Weil ich das gestern eilig hatte, hatte ich nicht bis zum dritten Satz in §1 gelesen und das mit dem MW1 & MW2 nicht gelesen. Aber das hat Zottel schön aufgegriffen - danke Zottel.

Du sagst es nicht explizit, aber ich gehe davon aus, dass Du S7-GRAPH benutzt für Deine Schrittkette - oder nennst Du die Art das Programm abzuarbeiten nur so? Wenn Du mit GRAPH arbeitest ist es sinnvoll so viel wie möglich innerhalb von GRAPH zu machen. Selbstverständlich kann man aus GRAPH FBs und FCs mit CALL aufrufen aber wenn man überwiegend so arbeitet dann verschenkt man viele der Möglichkeiten von GRAPH insbesondere was das Beobachten vom Program ablauf angeht - dann hättest Du es genau so gut (und günstiger - da spricht der Schotte schon wieder  ) in STL machen können.

Es wäre vielleicht nicht schlecht wenn Du mindest teilweise Dein Code posten könntest, im Moment ist es mir nicht ganz klar genau was Du machst


----------



## MSP (26 August 2005)

Hallo,

erstmal ein dickes DANKE an Zottel, das mit dem Speicher war mir in der Tat nicht so bewusst!

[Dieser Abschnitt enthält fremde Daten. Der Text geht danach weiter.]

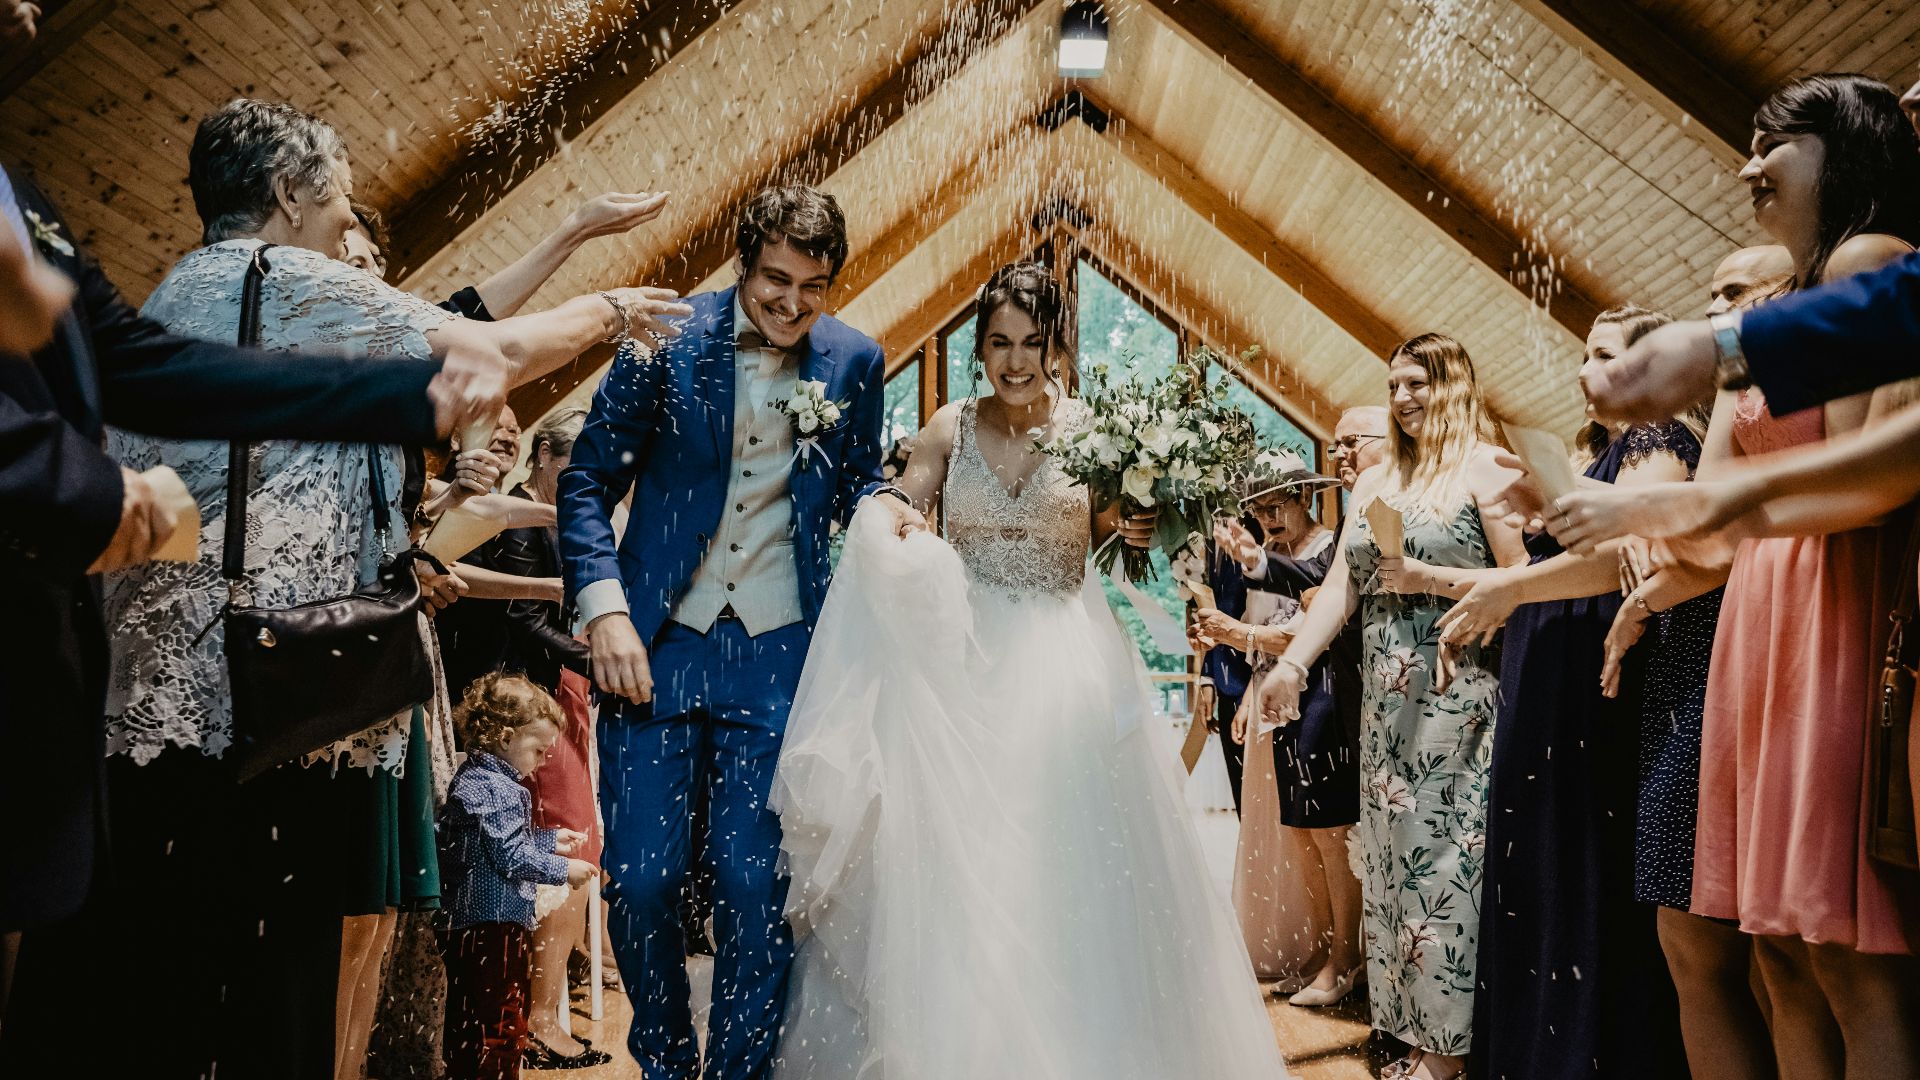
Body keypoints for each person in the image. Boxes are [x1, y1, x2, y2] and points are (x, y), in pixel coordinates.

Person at [27, 97, 680, 1080]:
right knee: (271, 977)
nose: (349, 217)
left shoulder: (176, 290)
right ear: (290, 194)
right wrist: (616, 312)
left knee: (161, 969)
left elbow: (453, 323)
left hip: (164, 697)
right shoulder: (291, 276)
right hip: (271, 693)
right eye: (338, 195)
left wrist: (571, 233)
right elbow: (485, 349)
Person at [769, 260, 1287, 1078]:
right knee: (957, 861)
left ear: (1057, 347)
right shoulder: (949, 425)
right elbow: (909, 494)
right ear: (979, 345)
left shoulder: (1092, 433)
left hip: (1064, 668)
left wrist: (1142, 521)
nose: (1015, 361)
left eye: (1032, 343)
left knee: (1065, 860)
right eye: (999, 342)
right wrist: (894, 518)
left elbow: (1123, 528)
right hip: (962, 671)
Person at [558, 184, 919, 1078]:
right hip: (655, 648)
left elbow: (856, 484)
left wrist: (892, 512)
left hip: (780, 656)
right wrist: (603, 607)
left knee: (757, 887)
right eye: (775, 281)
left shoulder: (854, 361)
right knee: (641, 885)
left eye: (814, 286)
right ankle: (667, 1063)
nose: (792, 305)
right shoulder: (664, 338)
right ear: (741, 260)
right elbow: (583, 483)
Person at [1418, 306, 1697, 1078]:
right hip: (1548, 696)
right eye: (1583, 356)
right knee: (1538, 876)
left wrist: (1507, 587)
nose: (1583, 372)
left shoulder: (1656, 438)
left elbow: (1625, 557)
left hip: (1591, 698)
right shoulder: (1601, 454)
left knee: (1580, 878)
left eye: (1604, 355)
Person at [1257, 333, 1528, 1080]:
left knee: (1447, 870)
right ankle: (1410, 1033)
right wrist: (1289, 664)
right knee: (1391, 872)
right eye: (1395, 384)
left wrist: (1428, 578)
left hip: (1458, 697)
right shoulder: (1378, 483)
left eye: (1420, 382)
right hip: (1386, 708)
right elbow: (1343, 588)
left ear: (1455, 385)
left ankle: (1450, 1052)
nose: (1404, 396)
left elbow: (1527, 583)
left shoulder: (1486, 467)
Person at [1578, 78, 1920, 424]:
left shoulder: (1867, 257)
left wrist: (1714, 349)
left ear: (1845, 148)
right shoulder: (1768, 302)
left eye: (1771, 146)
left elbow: (1872, 466)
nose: (1745, 172)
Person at [1196, 456, 1363, 1007]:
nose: (1268, 516)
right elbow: (1270, 634)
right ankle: (1320, 952)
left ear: (1304, 500)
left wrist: (1238, 634)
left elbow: (1305, 626)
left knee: (1330, 835)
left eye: (1277, 505)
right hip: (1280, 702)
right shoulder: (1272, 557)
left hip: (1327, 696)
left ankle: (1347, 958)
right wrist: (1248, 698)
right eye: (1259, 508)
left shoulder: (1329, 547)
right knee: (1298, 832)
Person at [437, 673, 597, 1080]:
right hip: (492, 924)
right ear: (505, 737)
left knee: (469, 1016)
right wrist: (564, 870)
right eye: (539, 750)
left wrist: (548, 840)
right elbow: (508, 856)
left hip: (470, 924)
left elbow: (496, 844)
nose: (544, 761)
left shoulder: (476, 778)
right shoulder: (499, 790)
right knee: (503, 1020)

Zu Grapg, ja wir arbeiten mit Graph, dort erstellen wir bzw haben vor die Ketten für das Ein- und Auslagern im Automatikmodus sowie den Handbetrieb zu programmieren.

In den einzelnen Schritten rufe ich dann jeweils einen FB oder FC auf der einzelnen Funktionen abarbeitet, wie zB das Zulaufband, die X- oder Y-Achse etc.

Der Gedanke dahinter ist eigendlich das Programm Modular zu halten und die SK so kurz wie möglich, aber soweit das bis jetzt gelungen ist bei Uns scheint das doch nicht zu gehen.

Die Gedanken gehen auch schon in die Richtung das ganze als komplette Kette ohne die FB / FC-Aufrufe zu erstellen, entweder in Graph oder AWL.

Da wir jedoch im Unterricht nur mit Möller / Sucosoft arbeiten und kein Stück Siemens / Step7, müssen wir uns alles im Moment selber erarbeiten und raussuchen 

Den Code würde ich gerne posten, jedoch habe ich schon Wochenende und der Laptop mit Step7 drauf ist in der Schule an der Anlage  :? 

Gruss,
Michael


----------